Domestic markets to recover first
Domestic markets are expected to lead the industry recovery from the crisis. Some of the key domestic routes that we regularly track have already shown signs of improvement in May and June. The number of flights has been increasing slowly but surely on the US and Japan domestic routes in June. The Russian market has shown one of the fastest rebounds so far, with flights down ~40% year-on-year in the second half of June, compared to an 80% decline in April. China has been registering demand improvement since mid-February, providing some guidance for the possible path of recovery in the rest of the industry. However, that gradual improvement has been more recently interrupted by flight cancellations to and from Beijing amidst an increase in the number of new infections.
International demand will take more time to recover.
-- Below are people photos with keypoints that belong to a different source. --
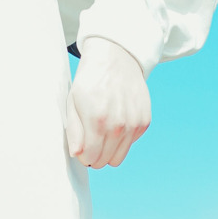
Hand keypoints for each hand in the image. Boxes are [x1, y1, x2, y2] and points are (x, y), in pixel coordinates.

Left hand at [65, 38, 150, 168]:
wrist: (116, 58)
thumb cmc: (90, 80)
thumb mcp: (73, 102)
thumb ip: (74, 131)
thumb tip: (77, 153)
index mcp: (97, 120)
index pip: (90, 157)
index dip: (83, 154)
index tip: (81, 145)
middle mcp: (119, 125)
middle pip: (104, 160)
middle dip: (95, 154)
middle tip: (90, 137)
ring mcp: (134, 124)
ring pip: (118, 157)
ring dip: (109, 149)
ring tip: (103, 130)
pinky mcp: (144, 122)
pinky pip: (129, 144)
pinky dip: (122, 138)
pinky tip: (117, 120)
The rebound will depend on reducing the risk of virus transmission from one country to the other as well as on the strictness of quarantine and other restrictive measures after passenger arrival. Load factors reach record lows for another month Industry-wide available seat-kilometers (ASKs) contracted by 86% year-on-year in May – a decline broadly unchanged from the previous month (-87%). Despite widespread aircraft grounding and flight cancellations, passenger demand fell five percentage points faster than capacity over the past year. As a result, the industry-wide load factor dropped by 31ppts on a year ago (vs. 47ppts in April), reaching a new record-low for the month, at 50.7% (Chart 6). The sharp falls in load factors were broad-based with airlines in four of the six regions marking new record lows this month. The largest PLF declines were recorded by African carriers (down more than 60ppts yoy), reflecting both a larger decline in demand and a smaller capacity adjustment than the industry average. Asia Pacific and Latin America were the only regions to deliver a load factor above 60% this month; a decline of around 20ppts compared with a year ago. Looking ahead, capacity planning in the near-term will be especially challenging for airlines. There are indications that passengers have changed their booking behavior amidst the COVID crisis, buying their tickets much closer to the date of departure than was the case previously. This change in the timing of ticket purchases has reduced airlines’ visibility on future demand in an already highly uncertain environment.
Int’l demand remained down amidst border closures
International RPKs declined by 98.3% year-on-year in May – essentially unchanged from -98.4% in the previous month. The annual fall of close to 100% was broad-based across all regions (Chart 7) and key international routes.
That said, seasonally adjusted passenger volumes lifted slightly in the Asia Pacific region since China and South Korea restored some of its international flight connections in May. The gradual opening of borders and, for some countries, the creation of travel ‘bubbles’ or ‘corridors’ should result in further gradual improvement in international RPKs over coming months.
Domestic RPKs showed signs of recovery
The latest data show that domestic markets performed comparatively better than international routes this month. Domestic RPKs contracted by 79% year-on-year in May, compared to an 86% annual fall in April.
Seasonally adjusted RPKs also moved higher, up 34% month-on-month. China was one of the key markets contributing to the overall improvement, with the RPK contraction slowing by 15ppts to -50%yoy. Its domestic load factor also fared comparatively better than in other key domestic markets (at 69%).
The US domestic market also showed a smaller annual decline in May, with RPKs down 90% year-on-year compared to 96% contraction in April. The remaining key domestic routes recorded broadly unchanged annual falls from the previous month. In fact, the rate of decline accelerated modestly in domestic Japan (-90.7%yoy) and Australia (-96.6%). Domestic Brazil was the only market where the annual fall in capacity broadly matched the contraction in demand. Its load factor was the highest amongst the key domestic routes (71.2%) and also fell less dramatically than in the other main domestic markets (down 11ppts).